→ **Quoted passage**
↓

# What is the unit vector that is normal to the plane containing  ( i +k)  and  ( i - 2 j + 3 k ) ?

Jan 7, 2017

$\vec{u} = < \frac{\sqrt{3}}{3} , - \frac{\sqrt{3}}{3} , - \frac{\sqrt{3}}{3} >$

#### Explanation:

A vector which is normal (orthogonal, perpendicular) to a plane containing two vectors is also normal to both of the given vectors. We can find the normal vector by taking the cross product of the two given vectors. We can then find a unit vector in the same direction as that vector.

↑

Named joint coordinates:
↓

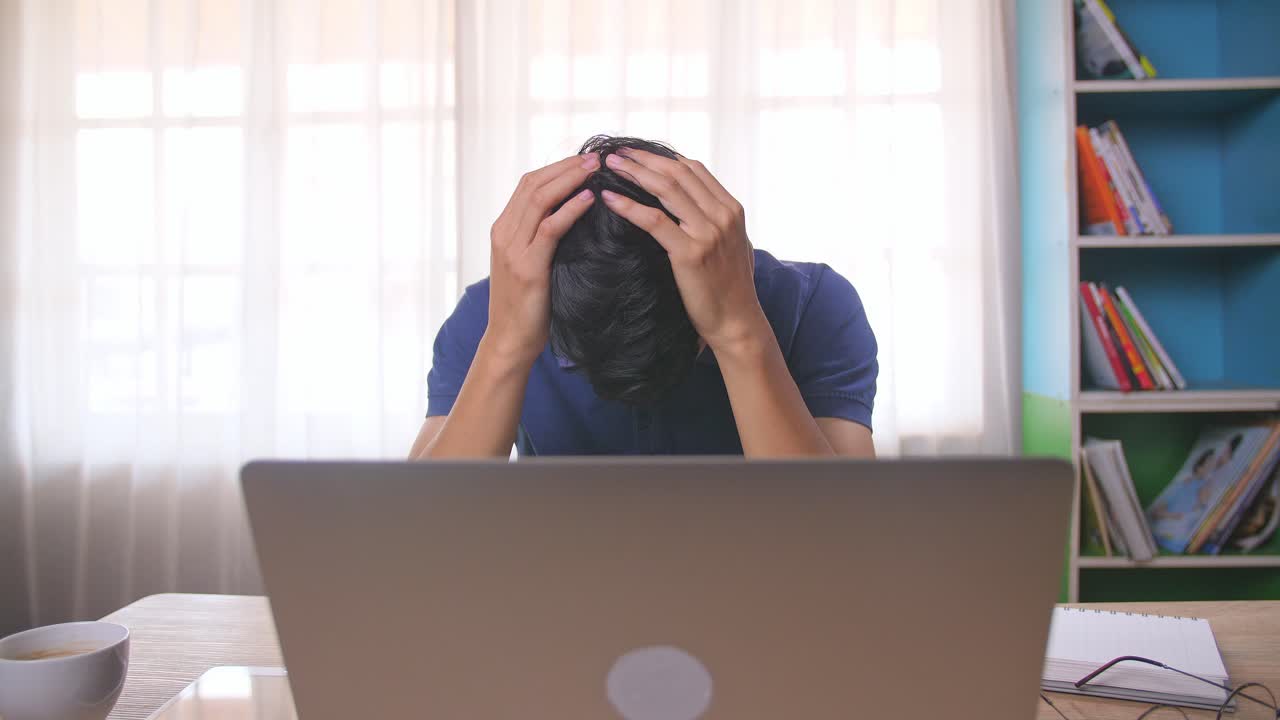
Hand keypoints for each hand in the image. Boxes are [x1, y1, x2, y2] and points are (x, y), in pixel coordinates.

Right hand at [484, 153, 599, 363]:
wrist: (510, 339)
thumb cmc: (527, 304)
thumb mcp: (530, 262)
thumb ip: (541, 237)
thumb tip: (572, 213)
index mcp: (503, 228)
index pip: (529, 184)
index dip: (557, 167)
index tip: (584, 160)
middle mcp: (504, 233)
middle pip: (534, 184)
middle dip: (566, 167)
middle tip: (596, 157)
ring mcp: (513, 249)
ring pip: (540, 199)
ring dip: (570, 180)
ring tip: (595, 170)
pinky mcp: (528, 267)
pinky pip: (550, 228)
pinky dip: (570, 209)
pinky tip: (589, 199)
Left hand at [600, 149, 767, 357]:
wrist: (737, 322)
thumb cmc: (731, 288)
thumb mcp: (734, 245)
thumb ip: (718, 221)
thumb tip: (698, 206)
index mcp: (732, 209)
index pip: (694, 170)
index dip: (662, 157)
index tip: (637, 154)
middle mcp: (722, 215)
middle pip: (677, 172)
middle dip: (643, 159)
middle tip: (615, 153)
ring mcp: (707, 233)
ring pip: (665, 188)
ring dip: (633, 173)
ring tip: (608, 166)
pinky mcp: (690, 253)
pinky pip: (654, 220)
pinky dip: (628, 205)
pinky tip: (609, 198)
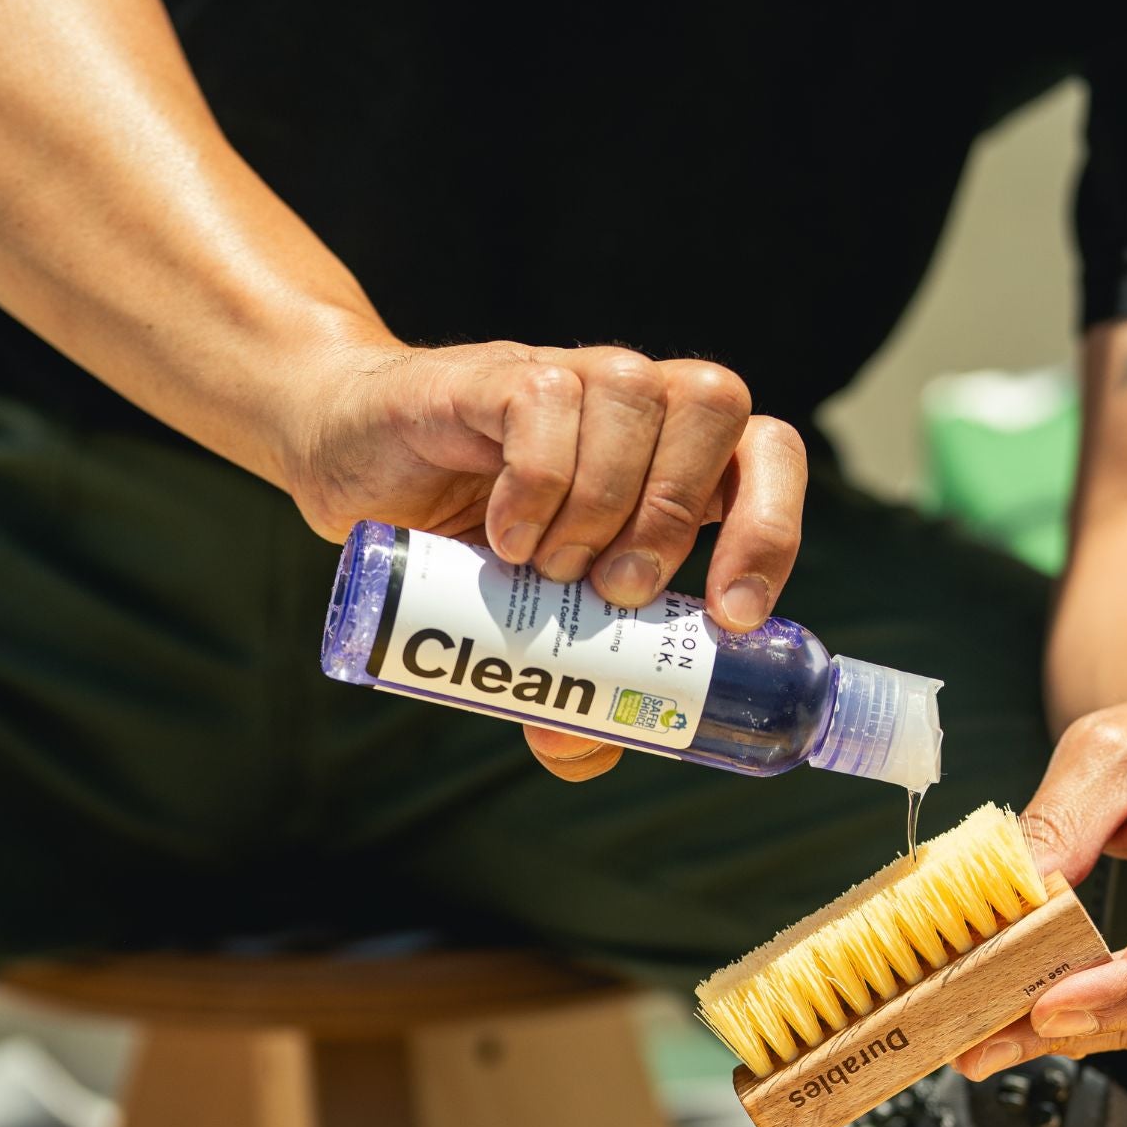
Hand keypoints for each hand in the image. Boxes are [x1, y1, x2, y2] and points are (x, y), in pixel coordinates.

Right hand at [289, 336, 806, 780]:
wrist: (354, 467)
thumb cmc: (465, 544)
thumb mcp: (527, 627)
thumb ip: (567, 690)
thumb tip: (578, 751)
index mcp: (676, 459)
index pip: (769, 455)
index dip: (771, 528)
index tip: (732, 617)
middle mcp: (638, 403)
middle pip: (718, 406)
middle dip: (677, 515)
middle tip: (615, 593)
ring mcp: (571, 377)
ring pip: (637, 393)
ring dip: (605, 500)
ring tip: (550, 568)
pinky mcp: (495, 374)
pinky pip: (548, 398)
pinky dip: (540, 480)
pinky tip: (506, 538)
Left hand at [955, 677, 1126, 1078]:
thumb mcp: (1112, 749)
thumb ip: (1060, 822)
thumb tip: (1007, 900)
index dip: (1126, 985)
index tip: (1048, 1006)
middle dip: (1080, 1023)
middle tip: (984, 1040)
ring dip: (1084, 1033)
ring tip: (993, 1038)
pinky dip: (1109, 1018)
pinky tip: (1045, 1017)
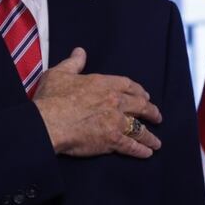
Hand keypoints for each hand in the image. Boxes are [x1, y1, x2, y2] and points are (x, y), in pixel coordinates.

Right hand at [32, 47, 161, 157]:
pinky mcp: (112, 140)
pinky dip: (140, 150)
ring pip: (139, 128)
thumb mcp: (60, 73)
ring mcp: (116, 121)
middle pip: (140, 106)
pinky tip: (147, 153)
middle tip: (157, 117)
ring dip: (149, 135)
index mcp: (104, 84)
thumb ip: (73, 63)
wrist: (47, 122)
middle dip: (151, 112)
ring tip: (156, 142)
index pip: (128, 85)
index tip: (145, 96)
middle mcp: (115, 101)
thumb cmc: (51, 98)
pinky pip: (131, 145)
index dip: (139, 91)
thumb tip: (80, 51)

↑

→ **What the task requires**
Reproduce everything in the unit normal vector passage from "# What is the" down to "as that vector.". The lines of named joint coordinates are not needed here.

→ **Solution for this exercise**
# What is the unit vector that is normal to the plane containing  ( i +k)  and  ( i - 2 j + 3 k ) ?

Jan 7, 2017

$\vec{u} = < \frac{\sqrt{3}}{3} , - \frac{\sqrt{3}}{3} , - \frac{\sqrt{3}}{3} >$

#### Explanation:

A vector which is normal (orthogonal, perpendicular) to a plane containing two vectors is also normal to both of the given vectors. We can find the normal vector by taking the cross product of the two given vectors. We can then find a unit vector in the same direction as that vector.